Looking to the future, one can imagine a world wherein ‘omics’ biomedical sciences are commonplace, even to the point of having one’s genome sequenced in routine medical checkups. In this envisaged world, phenomenally large amounts of G2P data will be produced daily, much of which would flow effortlessly into the internet to be fully absorbed into a sophisticated and powerful ‘biomedical knowledge environment’. Some of this information will be secured for restricted access, whilst much of the raw data and the derived knowledge should be free for everyone to search and exploit.
The system will enable extensive scientific reporting and discussions, it will provide a core reference platform for medical practice, and it will open exciting new operational vistas for journals, industry, and funders. It will provide for and underpin activities in biomedical research, biotechnology, drug development, and personalised healthcare. And it will probably even impact our basic cultural practices (e.g., insurance, the law, employment policies) as society comes to grips with the immense power and relevance of genetics to the human state. But this envisaged future is nothing like the world we presently live in.
No system yet exists that even begins to approximate to a ‘biomedical knowledge environment’ properly able to support G2P data gathering and analysis. There are instead a limited number of unconnected G2P databases that are mostly at rather early stages in their development, with no agreed structured way of effectively modelling phenotype data or G2P relationships, and no convenient mode for passing data from discovery laboratories into the database world. A few recent initiatives are building large databases to host individual-specific genotypes and phenotypes to support some high-throughput disease association studies, but these do not have a global remit, have not engaged with the extensive existing knowledge from Medelian disorders, and are not focused on all the research and clinical communities around G2P. Most progress has arguably been made with locus-specific databases (LSDBs) that target specific diseases or genes, but the vast majority of the several hundred LSDBs that do exist are rudimentary in design and implementation, and operationally isolated from one another. This all contrasts with the situation for databases concerned with purely genetic data (without phenotype association), of which there are many, including several large data warehouses and genome browsers that act as central repositories and search centres for all the human and model organism genome sequences, variants, and feature annotations yet produced.

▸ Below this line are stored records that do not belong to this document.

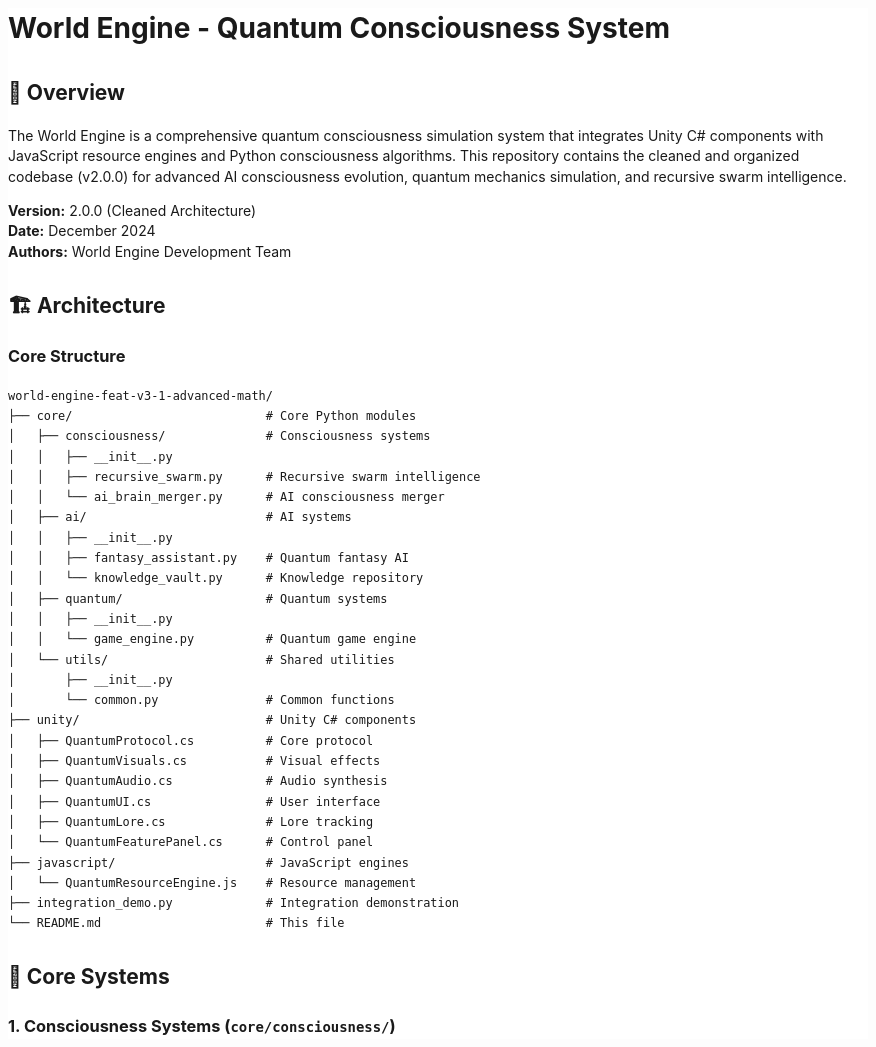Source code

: # World Engine - Quantum Consciousness System

## 🌌 Overview

The World Engine is a comprehensive quantum consciousness simulation system that integrates Unity C# components with JavaScript resource engines and Python consciousness algorithms. This repository contains the cleaned and organized codebase (v2.0.0) for advanced AI consciousness evolution, quantum mechanics simulation, and recursive swarm intelligence.

**Version:** 2.0.0 (Cleaned Architecture)  
**Date:** December 2024  
**Authors:** World Engine Development Team  

## 🏗️ Architecture

### Core Structure
```
world-engine-feat-v3-1-advanced-math/
├── core/                           # Core Python modules
│   ├── consciousness/              # Consciousness systems
│   │   ├── __init__.py
│   │   ├── recursive_swarm.py      # Recursive swarm intelligence
│   │   └── ai_brain_merger.py      # AI consciousness merger
│   ├── ai/                         # AI systems
│   │   ├── __init__.py
│   │   ├── fantasy_assistant.py    # Quantum fantasy AI
│   │   └── knowledge_vault.py      # Knowledge repository
│   ├── quantum/                    # Quantum systems
│   │   ├── __init__.py
│   │   └── game_engine.py          # Quantum game engine
│   └── utils/                      # Shared utilities
│       ├── __init__.py
│       └── common.py               # Common functions
├── unity/                          # Unity C# components
│   ├── QuantumProtocol.cs          # Core protocol
│   ├── QuantumVisuals.cs           # Visual effects
│   ├── QuantumAudio.cs             # Audio synthesis
│   ├── QuantumUI.cs                # User interface
│   ├── QuantumLore.cs              # Lore tracking
│   └── QuantumFeaturePanel.cs      # Control panel
├── javascript/                     # JavaScript engines
│   └── QuantumResourceEngine.js    # Resource management
├── integration_demo.py             # Integration demonstration
└── README.md                       # This file
```

## 🧠 Core Systems

### 1. Consciousness Systems (`core/consciousness/`)
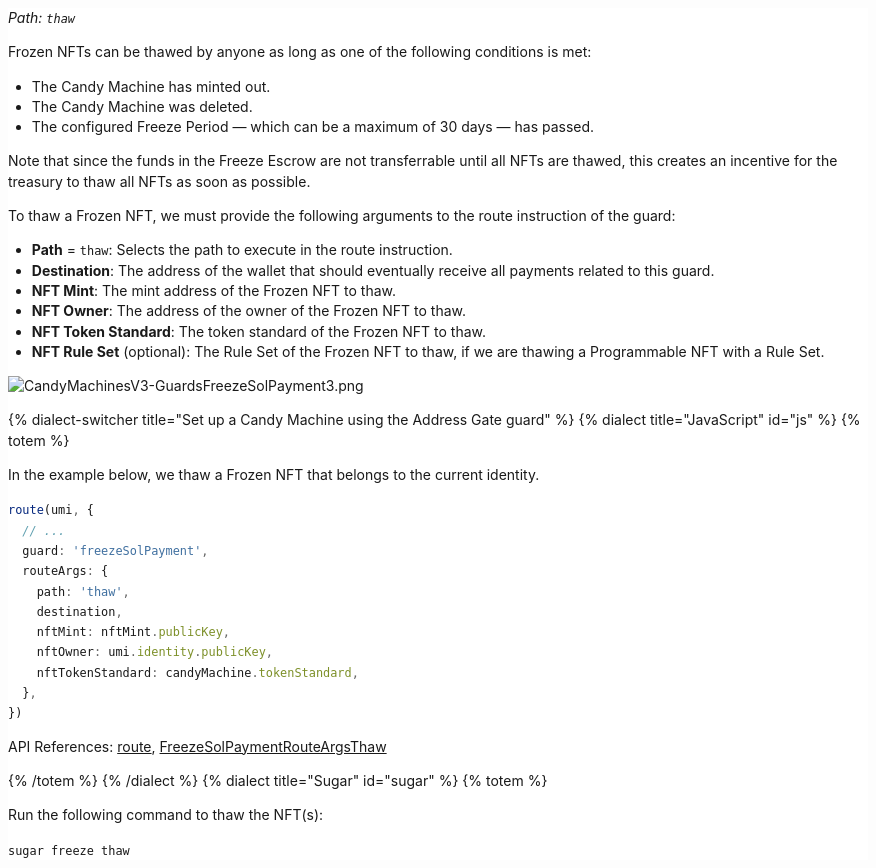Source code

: _Path: `thaw`_

Frozen NFTs can be thawed by anyone as long as one of the following conditions is met:

- The Candy Machine has minted out.
- The Candy Machine was deleted.
- The configured Freeze Period — which can be a maximum of 30 days — has passed.

Note that since the funds in the Freeze Escrow are not transferrable until all NFTs are thawed, this creates an incentive for the treasury to thaw all NFTs as soon as possible.

To thaw a Frozen NFT, we must provide the following arguments to the route instruction of the guard:

- **Path** = `thaw`: Selects the path to execute in the route instruction.
- **Destination**: The address of the wallet that should eventually receive all payments related to this guard.
- **NFT Mint**: The mint address of the Frozen NFT to thaw.
- **NFT Owner**: The address of the owner of the Frozen NFT to thaw.
- **NFT Token Standard**: The token standard of the Frozen NFT to thaw.
- **NFT Rule Set** (optional): The Rule Set of the Frozen NFT to thaw, if we are thawing a Programmable NFT with a Rule Set.

![CandyMachinesV3-GuardsFreezeSolPayment3.png](/assets/candy-machine-v3/CandyMachinesV3-GuardsFreezeSolPayment3.png#radius)

{% dialect-switcher title="Set up a Candy Machine using the Address Gate guard" %}
{% dialect title="JavaScript" id="js" %}
{% totem %}

In the example below, we thaw a Frozen NFT that belongs to the current identity.

```ts
route(umi, {
  // ...
  guard: 'freezeSolPayment',
  routeArgs: {
    path: 'thaw',
    destination,
    nftMint: nftMint.publicKey,
    nftOwner: umi.identity.publicKey,
    nftTokenStandard: candyMachine.tokenStandard,
  },
})
```

API References: [route](https://mpl-candy-machine-js-docs.vercel.app/functions/route.html), [FreezeSolPaymentRouteArgsThaw](https://mpl-candy-machine-js-docs.vercel.app/types/FreezeSolPaymentRouteArgsThaw.html)

{% /totem %}
{% /dialect %}
{% dialect title="Sugar" id="sugar" %}
{% totem %}

Run the following command to thaw the NFT(s):

```sh
sugar freeze thaw 
```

There are a number of reasons why the G2P database field is so poorly developed. Problems include the complexity/diversity of the pertinent data elements, the contemporary nature of the challenge, and certain practical/cultural issues. However, perhaps the most critical obstacle is the overwhelming scale of the problem. Whereas the genome is a bounded domain of only ~3,000,000,000 nucleotides and ~25,000 genes (in man), there is essentially no limit to the number of G2P relationships that can be examined, each by multiple different procedures. The former is thus relatively straightforward and can be managed and hosted in one or a few large data depositories (as has been accomplished). In contrast, the latter is too large in scale and scope to handle in this way.
There is virtually no limit to how many G2P data will eventually be created, or to their diversity or purpose. The database solutions for G2P information must therefore be based upon new ways of thinking and organising the field’s development - emphasising standards, integration, federation, and broad community participation from the very outset.